Mir war es wichtig, komplett auf Einbauten zu verzichten, um bereits hier die wunderbare Architektur zu nutzen und so wurden u.a. einige gerade Wände sogar entfernt, die 2005 vor die schönen Kurven gebaut wurden und seitdem hier stehen geblieben waren. Frei nach dem Motto *„Erweitere Deinen Blick“, um den Ansatz von Okwui Enwezor für das Haus der Kunst zu zitieren, möchten wir in Zukunft offene Szenarien anbieten und auch das gesamte Haus im Sinne des Vorreiters der Erfahrungsräume, Alexander Dorner, als Kraftwerk bespielen. So wurde auch das Café nach einem Konzept von unserem Ausstellungstechniker Michael Train hell umgestaltet und wir haben begonnen die zweite Etage unseres Altbaus (barrierearm!) für ein großes Atelier, eine erstmalig öffentliche Bibliothek und Arbeitsräume umzubauen.
„Ungehorsame Werkzeuge“
Seit der Gründung des Museums Marta Herford hat es in den Gehry-Galerien in der bisherigen Programmatik wenige Einzelausstellungen gegeben und bisher nur von einer weiblichen Künstlerin: Asta Gröting (2006).
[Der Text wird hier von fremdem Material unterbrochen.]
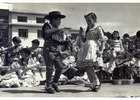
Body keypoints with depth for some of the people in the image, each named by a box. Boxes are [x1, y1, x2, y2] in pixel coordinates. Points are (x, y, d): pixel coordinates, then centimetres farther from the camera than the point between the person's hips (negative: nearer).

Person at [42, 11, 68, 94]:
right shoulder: (48, 26, -1)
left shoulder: (57, 29, 19)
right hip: (49, 50, -7)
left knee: (60, 67, 4)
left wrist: (67, 42, -1)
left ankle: (54, 84, 20)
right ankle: (48, 87, 7)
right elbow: (47, 33, -25)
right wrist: (57, 30, -26)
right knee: (50, 68, -4)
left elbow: (60, 42, 16)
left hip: (57, 51, 7)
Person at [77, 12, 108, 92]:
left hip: (93, 48, -8)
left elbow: (103, 40, -5)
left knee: (88, 65, -21)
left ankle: (97, 83, -10)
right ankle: (93, 86, 7)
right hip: (86, 48, 8)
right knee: (87, 67, 1)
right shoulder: (88, 30, 24)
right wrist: (81, 34, 12)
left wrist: (101, 50, -16)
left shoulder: (98, 28, 3)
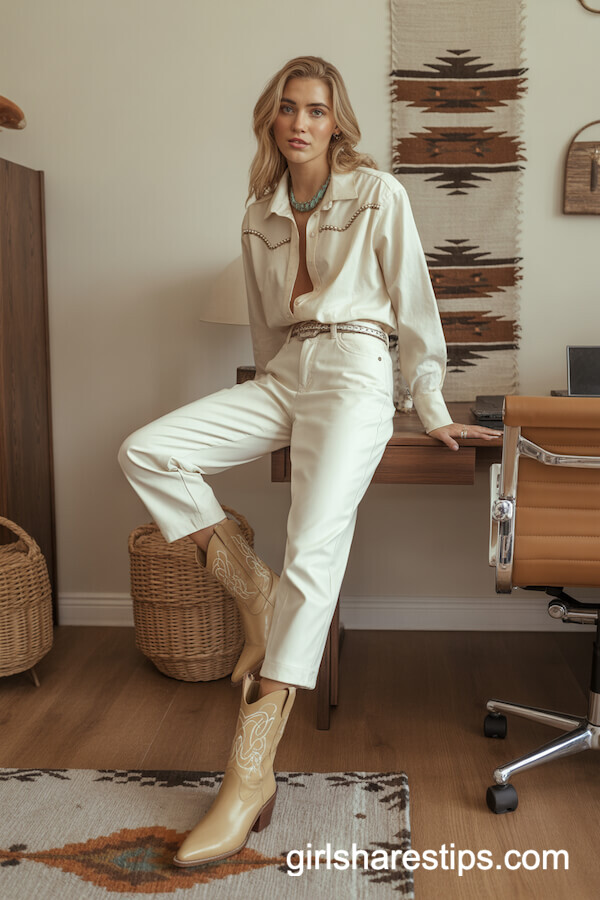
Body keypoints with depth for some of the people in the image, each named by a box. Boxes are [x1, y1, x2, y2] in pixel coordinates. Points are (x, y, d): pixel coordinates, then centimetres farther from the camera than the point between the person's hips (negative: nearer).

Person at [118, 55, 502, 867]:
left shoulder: (378, 194, 2)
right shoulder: (261, 214, 16)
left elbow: (414, 303, 2)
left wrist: (433, 412, 3)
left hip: (354, 370, -6)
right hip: (284, 375, 6)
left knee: (314, 548, -24)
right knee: (145, 452, -15)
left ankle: (250, 772, -27)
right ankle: (255, 593, -6)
Nun wird die brasilianische Künstlerin Cinthia Marcelle hier materialintensive, raumgreifende Installationen und bildgewaltige Videoarbeiten präsentieren, in denen alltägliche Handlungen zu poetisch-metaphorischen Bildern werden. Vertraute Sicht- und Verhaltensweisen, wie wir die Welt sehen und unsere Rolle darin begreifen, werden in dieser, von Anna Roberta Goetz kuratierten, Schau aus den Angeln gehoben. Ich gehe davon aus, dass diese Ausstellung polarisieren wird, denn produktiv eingesetzter Ungehorsam kann Berge versetzen oder zum Schmunzeln anregen.

Marta Sounds like…
An windigen Tagen fängt das Marta Herford an zu singen: Die Luft strömt durch viele, unsichtbare Korridore durch das Haus und bringt so das vielschichtige Gebäude zum Klingen. Wir möchten das Haus als Resonanzkörper nutzen und gemeinsam mit Künstler*innen erfahrbar machen – das ist physisch, sinnlich, aber auch metaphorisch und inhaltlich gemeint. Die kommenden Ausstellungen, Gespräche, Vorträge, Konzerte, Performances und Workshops laden Sie ein, Teil dieses Experiments zu sein – als Agora, als Marktplatz, als Studienraum, als Genussraum und gerne synästhetisch! Wie klingt das?